## GEGEVEN TEKST
-*-

ECLI:NL:RBAMS:2010:BO7881

Rechtbank Amsterdam

Datum uitspraak
12 oktober 2010
Publicatiedatum
5 april 2013
Zaaknummer
13.706706-10 RK nummer: 10/5430
Instantie
Rechtbank Amsterdam
Type
Uitspraak
Rechtsgebied
Strafrecht
Procedures
  • Eerste aanleg - meervoudig
Rechters
Vindplaatsen
  • Rechtspraak.nl
AI samenvatting door LexboostAutomatisch gegenereerd

Weigering van overlevering aan Polen wegens gebrek aan garanties voor een nieuwe behandeling

In deze zaak heeft de Rechtbank Amsterdam op 12 oktober 2010 uitspraak gedaan over de vordering tot overlevering van een opgeëiste persoon aan Polen. De vordering was ingediend door de officier van justitie op 2 september 2010, naar aanleiding van een Europees aanhoudingsbevel (EAB) dat was uitgevaardigd door de Judge of the District Court te Legnica op 29 oktober 2009. De opgeëiste persoon, geboren in Polen in 1980 en thans gedetineerd in Nederland, was veroordeeld tot een gevangenisstraf van negen maanden, die oorspronkelijk voorwaardelijk was opgelegd maar later onvoorwaardelijk werd gemaakt.

-*-

## OPDRACHT A
Beantwoord de volgende vragen over de uitspraak over overlevering aan Polen:
(i) Op welke datum is de uitspraak gepubliceerd?
(ii) Wie vaardigde het Europees aanhoudingsbevel uit, en op welke datum?
(iii) Tot hoeveel maanden gevangenisstraf was de opgeëiste persoon veroordeeld?
## OPDRACHT B
Geef in één korte alinea het vervolg van de uitspraak over overlevering aan Polen, te beginnen na de laatste zin.

-*-

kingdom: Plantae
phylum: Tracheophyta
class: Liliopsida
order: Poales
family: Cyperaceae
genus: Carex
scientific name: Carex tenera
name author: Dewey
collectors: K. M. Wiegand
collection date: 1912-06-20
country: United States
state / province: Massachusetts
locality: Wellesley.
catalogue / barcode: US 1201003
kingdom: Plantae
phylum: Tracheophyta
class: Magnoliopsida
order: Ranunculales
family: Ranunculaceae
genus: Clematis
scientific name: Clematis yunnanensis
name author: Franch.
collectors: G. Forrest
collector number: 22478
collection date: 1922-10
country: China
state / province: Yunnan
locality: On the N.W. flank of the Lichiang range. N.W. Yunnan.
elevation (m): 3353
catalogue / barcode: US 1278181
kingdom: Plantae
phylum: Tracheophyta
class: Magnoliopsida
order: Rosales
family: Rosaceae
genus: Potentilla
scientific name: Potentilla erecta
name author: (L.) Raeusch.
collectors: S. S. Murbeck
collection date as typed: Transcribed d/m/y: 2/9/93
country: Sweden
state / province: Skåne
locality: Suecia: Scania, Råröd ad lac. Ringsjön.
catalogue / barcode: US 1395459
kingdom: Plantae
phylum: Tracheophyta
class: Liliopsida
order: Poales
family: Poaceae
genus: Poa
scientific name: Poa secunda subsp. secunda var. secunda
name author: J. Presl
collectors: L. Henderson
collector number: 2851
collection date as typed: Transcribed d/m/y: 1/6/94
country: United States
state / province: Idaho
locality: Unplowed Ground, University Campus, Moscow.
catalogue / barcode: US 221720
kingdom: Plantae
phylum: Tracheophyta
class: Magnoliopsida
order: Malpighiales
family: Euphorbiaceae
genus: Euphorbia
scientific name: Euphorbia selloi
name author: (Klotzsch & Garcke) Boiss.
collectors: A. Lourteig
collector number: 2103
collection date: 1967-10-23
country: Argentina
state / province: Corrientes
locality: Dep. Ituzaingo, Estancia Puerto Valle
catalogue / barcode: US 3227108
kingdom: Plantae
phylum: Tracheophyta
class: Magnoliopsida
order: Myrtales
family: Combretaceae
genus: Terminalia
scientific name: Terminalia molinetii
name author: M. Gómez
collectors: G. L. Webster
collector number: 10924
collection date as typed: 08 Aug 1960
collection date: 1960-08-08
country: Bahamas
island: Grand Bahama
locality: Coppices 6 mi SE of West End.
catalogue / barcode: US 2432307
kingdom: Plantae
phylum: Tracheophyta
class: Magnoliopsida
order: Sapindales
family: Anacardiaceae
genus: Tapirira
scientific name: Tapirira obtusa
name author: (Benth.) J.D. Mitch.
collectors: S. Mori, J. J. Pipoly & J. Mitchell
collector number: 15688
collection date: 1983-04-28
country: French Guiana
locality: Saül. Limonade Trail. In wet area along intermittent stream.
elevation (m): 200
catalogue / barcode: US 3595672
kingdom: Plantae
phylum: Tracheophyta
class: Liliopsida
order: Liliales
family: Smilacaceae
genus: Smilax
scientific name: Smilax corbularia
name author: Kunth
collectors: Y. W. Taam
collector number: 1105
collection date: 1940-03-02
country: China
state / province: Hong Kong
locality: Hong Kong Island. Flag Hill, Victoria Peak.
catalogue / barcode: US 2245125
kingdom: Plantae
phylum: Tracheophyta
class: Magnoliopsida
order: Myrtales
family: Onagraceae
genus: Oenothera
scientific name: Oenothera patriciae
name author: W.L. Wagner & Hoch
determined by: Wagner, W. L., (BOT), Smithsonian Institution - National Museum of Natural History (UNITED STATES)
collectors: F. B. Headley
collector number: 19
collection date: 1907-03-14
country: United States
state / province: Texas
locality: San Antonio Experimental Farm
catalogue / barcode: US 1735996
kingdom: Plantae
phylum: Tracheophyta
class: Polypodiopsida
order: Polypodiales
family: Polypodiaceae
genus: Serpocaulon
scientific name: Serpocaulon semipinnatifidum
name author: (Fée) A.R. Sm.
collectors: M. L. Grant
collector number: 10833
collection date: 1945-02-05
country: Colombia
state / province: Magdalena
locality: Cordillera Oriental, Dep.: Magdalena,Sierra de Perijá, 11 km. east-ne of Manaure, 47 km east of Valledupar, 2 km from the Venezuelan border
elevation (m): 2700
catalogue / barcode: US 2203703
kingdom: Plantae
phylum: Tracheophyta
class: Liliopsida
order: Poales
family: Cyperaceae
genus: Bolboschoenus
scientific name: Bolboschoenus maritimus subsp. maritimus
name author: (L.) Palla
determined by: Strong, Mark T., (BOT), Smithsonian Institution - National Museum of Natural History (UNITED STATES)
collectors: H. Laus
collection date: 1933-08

-*-

## ANTWOORD A
(i) 5 april 2013
(ii) De Judge of the District Court te Legnica, op 29 oktober 2009
(iii) Negen maanden

## ANTWOORD B
De rechtbank heeft vastgesteld dat de opgeëiste persoon niet op de zitting van 2 april 2007 aanwezig was en niet op de hoogte was van de zitting, wat betekent dat hij niet de mogelijkheid had om zich te verdedigen. Dit is in strijd met de vereisten van de Overleveringswet (OLW), die stelt dat de uitvaardigende justitiële autoriteit garanties moet bieden voor een nieuwe behandeling. De rechtbank heeft informatie ontvangen van de Judge of the Regional Court in Legnica, die bevestigde dat de opgeëiste persoon geen recht had op een herziening van het vonnis onder de Poolse wetgeving.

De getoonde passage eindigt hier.